START INFORMATION GIVEN
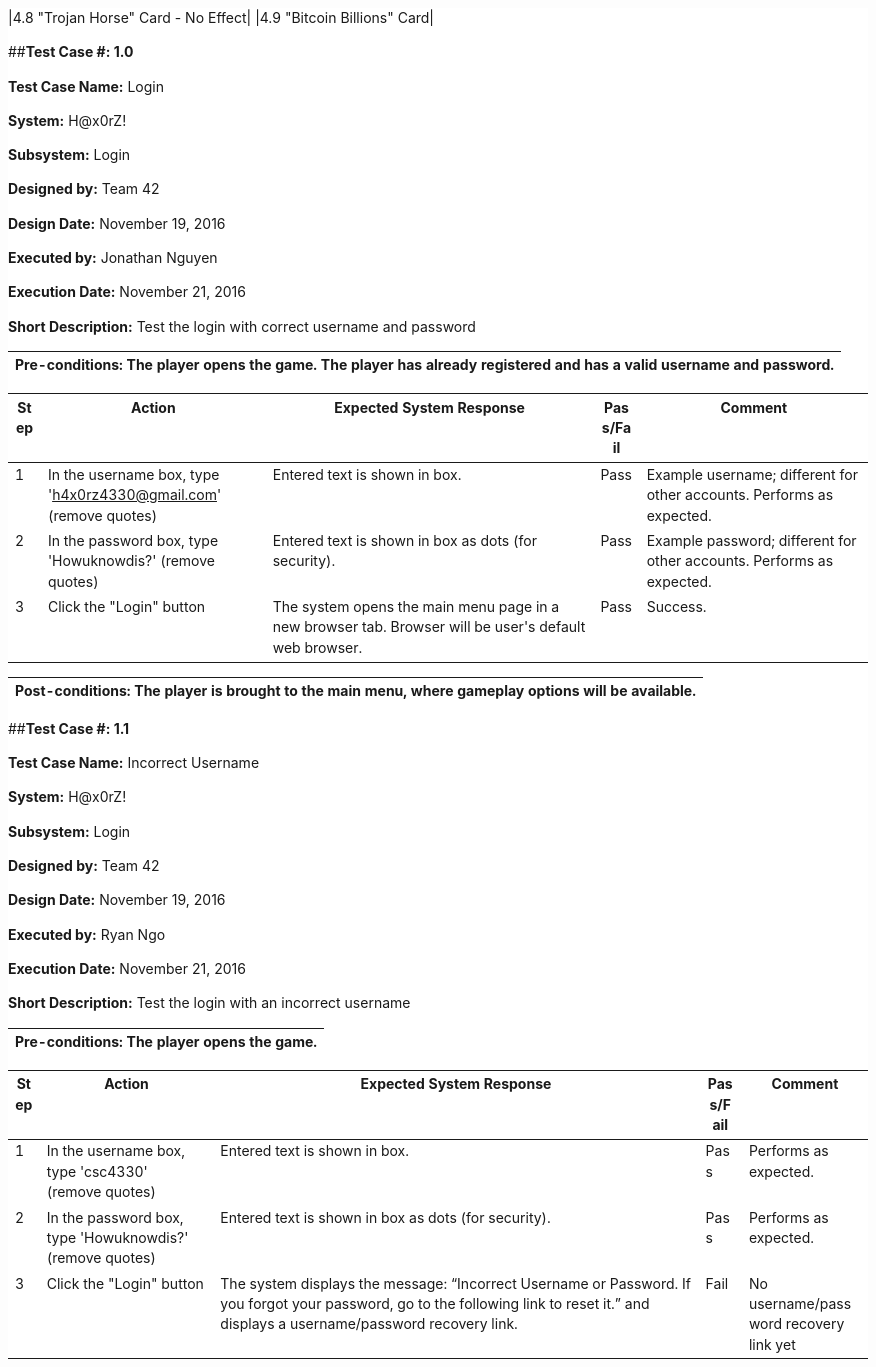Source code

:|4.8 "Trojan Horse" Card - No Effect|
|4.9 "Bitcoin Billions" Card|



##**Test Case #: 1.0**                                  

**Test Case Name:** Login

**System:** H@x0rZ!                              

**Subsystem:** Login 

**Designed by:** Team 42                      

**Design Date:** November 19, 2016 

**Executed by:** Jonathan Nguyen   

**Execution Date:** November 21, 2016 

**Short Description:** Test the login with correct username and password 

| Pre-conditions: The player opens the game. The player has already registered and has a valid username and password.   |
| --- |

| **Step** | **Action** | **Expected System Response** | **Pass/Fail** | **Comment** |
| --- | --- | --- | --- | --- |
| 1 | In the username box, type 'h4x0rz4330@gmail.com' (remove quotes) | Entered text is shown in box. | Pass | Example username; different for other accounts. Performs as expected. |
| 2 | In the password box, type 'Howuknowdis?' (remove quotes) | Entered text is shown in box as dots (for security). | Pass | Example password; different for other accounts. Performs as expected. |
| 3 | Click the "Login" button | The system opens the main menu page in a new browser tab. Browser will be user's default web browser. | Pass | Success. |

| Post-conditions: The player is brought to the main menu, where gameplay options will be available.   |
| --- |





##**Test Case #: 1.1**                                  

**Test Case Name:** Incorrect Username 

**System:** H@x0rZ! 

**Subsystem:** Login 

**Designed by:** Team 42 

**Design Date:** November 19, 2016 

**Executed by:** Ryan Ngo 

**Execution Date:** November 21, 2016 

**Short Description:** Test the login with an incorrect username 

| Pre-conditions: The player opens the game.   |
| --- |

| **Step** | **Action** | **Expected System Response** | **Pass/Fail** | **Comment** |
| --- | --- | --- | --- | --- |
| 1 | In the username box, type 'csc4330' (remove quotes) | Entered text is shown in box. | Pass | Performs as expected. |
| 2 | In the password box, type 'Howuknowdis?' (remove quotes) | Entered text is shown in box as dots (for security). | Pass | Performs as expected. |
| 3 | Click the "Login" button | The system displays the message: “Incorrect Username or Password. If you forgot your password, go to the following link to reset it.” and displays a username/password recovery link. | Fail | No username/password recovery link yet |
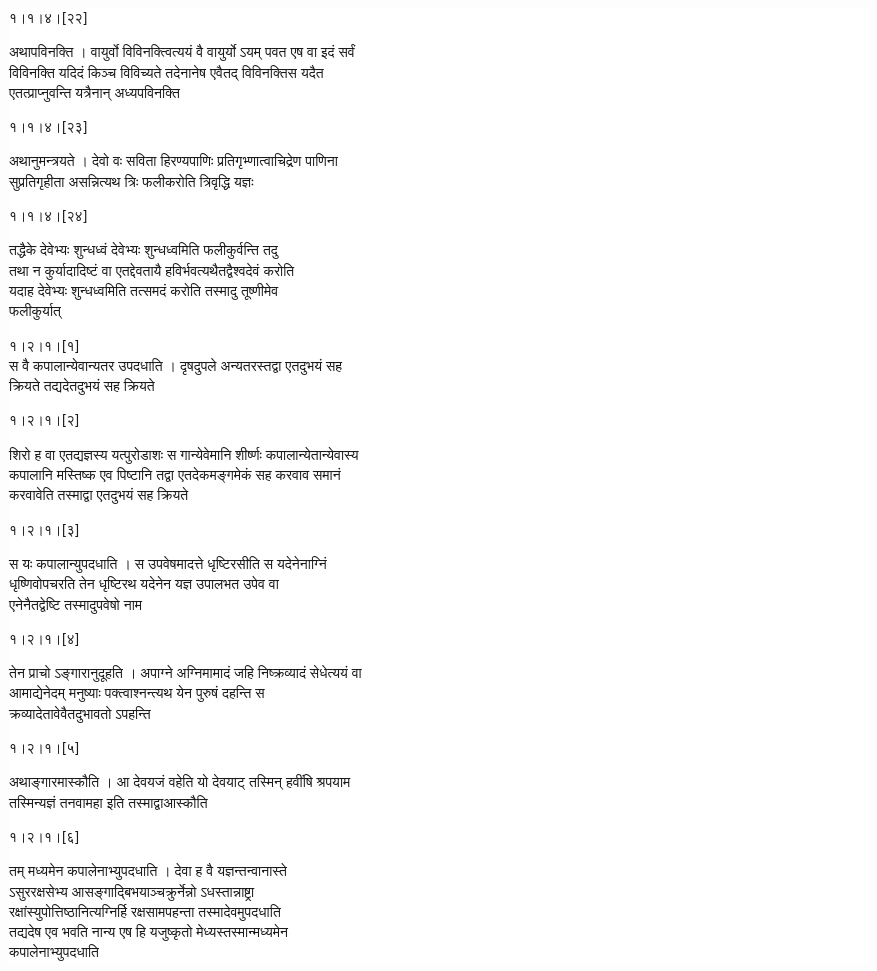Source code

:   
१।१।४।[२२]  
  
अथापविनक्ति । वायुर्वो विविनक्त्वित्ययं वै वायुर्यो ऽयम् पवत एष वा इदं सर्वं  
विविनक्ति यदिदं किञ्च विविच्यते तदेनानेष एवैतद् विविनक्तिस यदैत  
एतत्प्राप्नुवन्ति यत्रैनान् अध्यपविनक्ति   
  
  
  
१।१।४।[२३]  
  
अथानुमन्त्रयते । देवो वः सविता हिरण्यपाणिः प्रतिगृभ्णात्वाचिद्रेण पाणिना  
सुप्रतिगृहीता असन्नित्यथ त्रिः फलीकरोति त्रिवृद्धि यज्ञः  
  
  
  
१।१।४।[२४]  
  
तद्धैके देवेभ्यः शुन्धध्वं देवेभ्यः शुन्धध्वमिति फलीकुर्वन्ति तदु  
तथा न कुर्यादादिष्टं वा एतद्देवतायै हविर्भवत्यथैतद्वैश्वदेवं करोति  
यदाह देवेभ्यः शुन्धध्वमिति तत्समदं करोति तस्मादु तूष्णीमेव  
फलीकुर्यात्  
  
  
  
१।२।१।[१]  
स वै कपालान्येवान्यतर उपदधाति । दृषदुपले अन्यतरस्तद्वा एतदुभयं सह  
क्रियते तद्यदेतदुभयं सह क्रियते   
  
  
  
१।२।१।[२]  
  
शिरो ह वा एतद्यज्ञस्य यत्पुरोडाशः स गान्येवेमानि शीर्ष्णः कपालान्येतान्येवास्य  
कपालानि मस्तिष्क एव पिष्टानि तद्वा एतदेकमङ्गमेकं सह करवाव समानं  
करवावेति तस्माद्वा एतदुभयं सह क्रियते  
  
  
  
१।२।१।[३]  
  
स यः कपालान्युपदधाति । स उपवेषमादत्ते धृष्टिरसीति स यदेनेनाग्निं  
धृष्णिवोपचरति तेन धृष्टिरथ यदेनेन यज्ञ उपालभत उपेव वा  
एनेनैतद्वेष्टि तस्मादुपवेषो नाम  
  
  
  
१।२।१।[४]  
  
तेन प्राचो ऽङ्गारानुदूहति । अपाग्ने अग्निमामादं जहि निष्क्रव्यादं सेधेत्ययं वा  
आमाद्येनेदम् मनुष्याः पक्त्वाश्नन्त्यथ येन पुरुषं दहन्ति स  
क्रव्यादेतावेवैतदुभावतो ऽपहन्ति  
  
  
  
१।२।१।[५]  
  
अथाङ्गारमास्कौति । आ देवयजं वहेति यो देवयाट् तस्मिन् हवींषि श्रपयाम  
तस्मिन्यज्ञं तनवामहा इति तस्माद्वाआस्कौति  
  
  
  
१।२।१।[६]  
  
तम् मध्यमेन कपालेनाभ्युपदधाति । देवा ह वै यज्ञन्तन्वानास्ते  
ऽसुररक्षसेभ्य आसङ्गाद्बिभयाञ्चक्रुर्नेन्नो ऽधस्तान्नाष्ट्रा  
रक्षांस्युपोत्तिष्ठानित्यग्निर्हि रक्षसामपहन्ता तस्मादेवमुपदधाति  
तद्यदेष एव भवति नान्य एष हि यजुष्कृतो मेध्यस्तस्मान्मध्यमेन  
कपालेनाभ्युपदधाति  
  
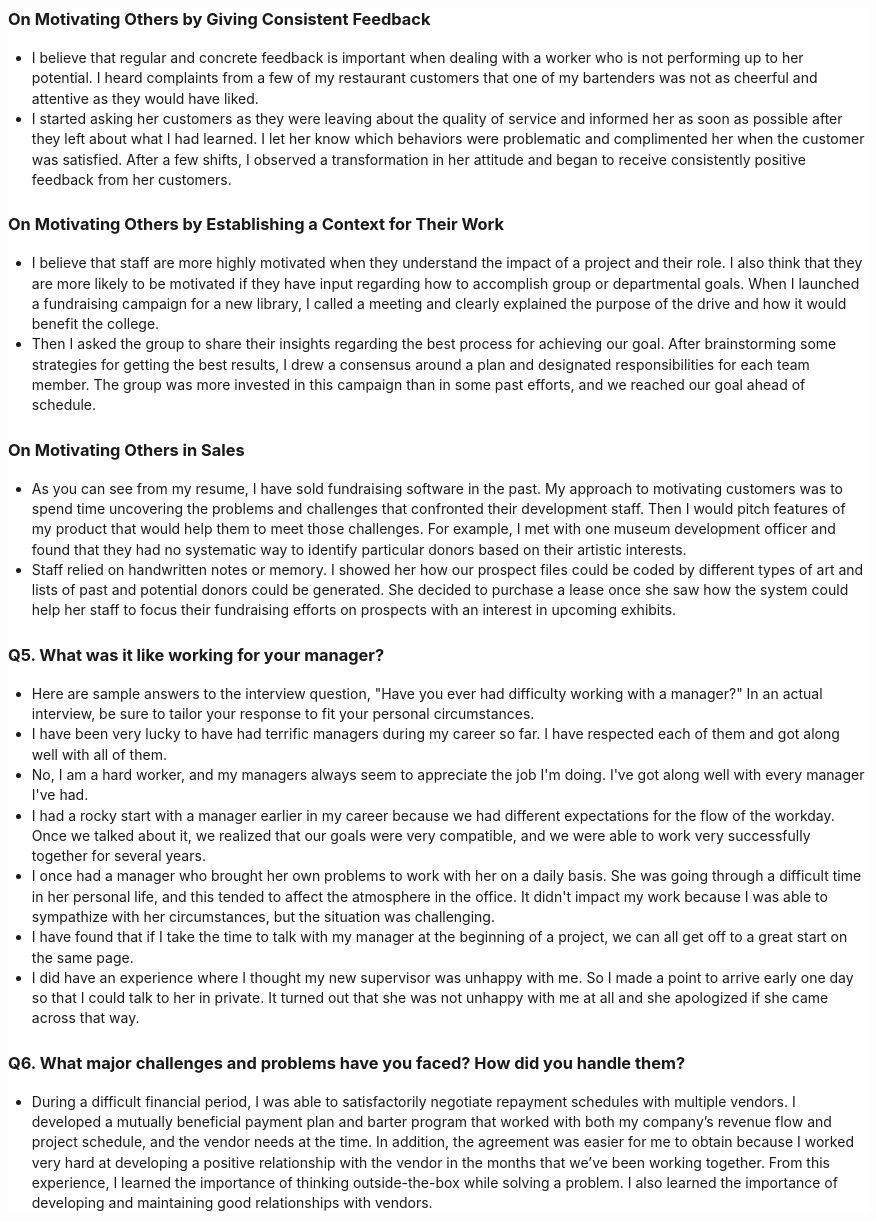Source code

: ### On Motivating Others by Giving Consistent Feedback
-	I believe that regular and concrete feedback is important when dealing with a worker who is not performing up to her potential. I heard complaints from a few of my restaurant customers that one of my bartenders was not as cheerful and attentive as they would have liked.
-	I started asking her customers as they were leaving about the quality of service and informed her as soon as possible after they left about what I had learned. I let her know which behaviors were problematic and complimented her when the customer was satisfied. After a few shifts, I observed a transformation in her attitude and began to receive consistently positive feedback from her customers.
### On Motivating Others by Establishing a Context for Their Work
-	I believe that staff are more highly motivated when they understand the impact of a project and their role. I also think that they are more likely to be motivated if they have input regarding how to accomplish group or departmental goals. When I launched a fundraising campaign for a new library, I called a meeting and clearly explained the purpose of the drive and how it would benefit the college.
-	Then I asked the group to share their insights regarding the best process for achieving our goal. After brainstorming some strategies for getting the best results, I drew a consensus around a plan and designated responsibilities for each team member. The group was more invested in this campaign than in some past efforts, and we reached our goal ahead of schedule.
### On Motivating Others in Sales
-	As you can see from my resume, I have sold fundraising software in the past. My approach to motivating customers was to spend time uncovering the problems and challenges that confronted their development staff. Then I would pitch features of my product that would help them to meet those challenges. For example, I met with one museum development officer and found that they had no systematic way to identify particular donors based on their artistic interests.
-	Staff relied on handwritten notes or memory. I showed her how our prospect files could be coded by different types of art and lists of past and potential donors could be generated.  She decided to purchase a lease once she saw how the system could help her staff to focus their fundraising efforts on prospects with an interest in upcoming exhibits.
### Q5. What was it like working for your manager?
-	Here are sample answers to the interview question, "Have you ever had difficulty working with a manager?" In an actual interview, be sure to tailor your response to fit your personal circumstances.
-	I have been very lucky to have had terrific managers during my career so far. I have respected each of them and got along well with all of them.
-	No, I am a hard worker, and my managers always seem to appreciate the job I'm doing. I've got along well with every manager I've had.
-	I had a rocky start with a manager earlier in my career because we had different expectations for the flow of the workday. Once we talked about it, we realized that our goals were very compatible, and we were able to work very successfully together for several years.
-	I once had a manager who brought her own problems to work with her on a daily basis. She was going through a difficult time in her personal life, and this tended to affect the atmosphere in the office. It didn't impact my work because I was able to sympathize with her circumstances, but the situation was challenging.
-	I have found that if I take the time to talk with my manager at the beginning of a project, we can all get off to a great start on the same page.
-	I did have an experience where I thought my new supervisor was unhappy with me. So I made a point to arrive early one day so that I could talk to her in private. It turned out that she was not unhappy with me at all and she apologized if she came across that way.
### Q6. What major challenges and problems have you faced? How did you handle them? 
-	During a difficult financial period, I was able to satisfactorily negotiate repayment schedules with multiple vendors. I developed a mutually beneficial payment plan and barter program that worked with both my company’s revenue flow and project schedule, and the vendor needs at the time. In addition, the agreement was easier for me to obtain because I worked very hard at developing a positive relationship with the vendor in the months that we’ve been working together. From this experience, I learned the importance of thinking outside-the-box while solving a problem. I also learned the importance of developing and maintaining good relationships with vendors.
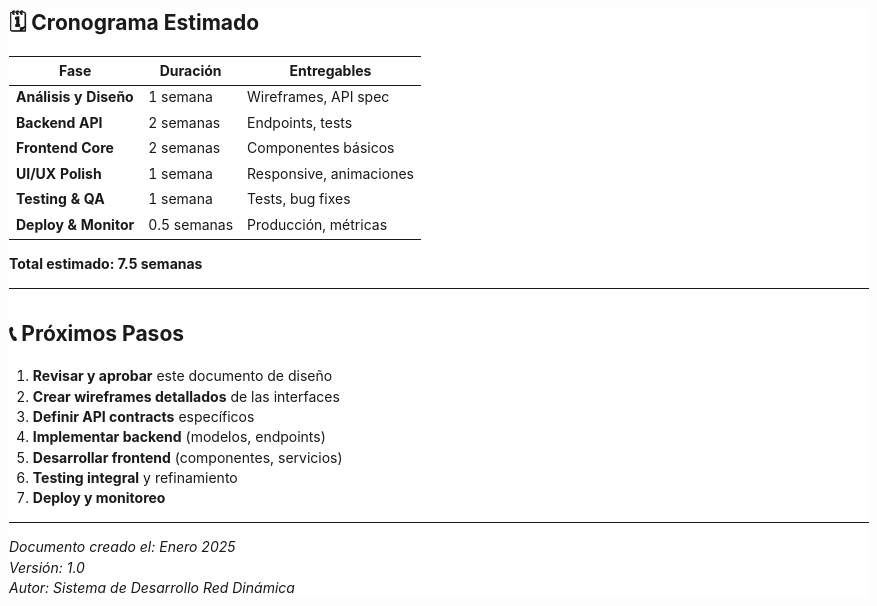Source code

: 
## 🗓️ **Cronograma Estimado**

| Fase | Duración | Entregables |
|------|----------|-------------|
| **Análisis y Diseño** | 1 semana | Wireframes, API spec |
| **Backend API** | 2 semanas | Endpoints, tests |
| **Frontend Core** | 2 semanas | Componentes básicos |
| **UI/UX Polish** | 1 semana | Responsive, animaciones |
| **Testing & QA** | 1 semana | Tests, bug fixes |
| **Deploy & Monitor** | 0.5 semanas | Producción, métricas |

**Total estimado: 7.5 semanas**

---

## 📞 **Próximos Pasos**

1. **Revisar y aprobar** este documento de diseño
2. **Crear wireframes detallados** de las interfaces
3. **Definir API contracts** específicos
4. **Implementar backend** (modelos, endpoints)
5. **Desarrollar frontend** (componentes, servicios)
6. **Testing integral** y refinamiento
7. **Deploy y monitoreo**

---

*Documento creado el: Enero 2025*  
*Versión: 1.0*  
*Autor: Sistema de Desarrollo Red Dinámica*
END INFORMATION GIVEN
REQUIREMENT:
Which lines of the data contain the word "well"? Copy each one.

ANSWER SPACE:
-	I have been very lucky to have had terrific managers during my career so far. I have respected each of them and got along well with all of them.
-	No, I am a hard worker, and my managers always seem to appreciate the job I'm doing. I've got along well with every manager I've had.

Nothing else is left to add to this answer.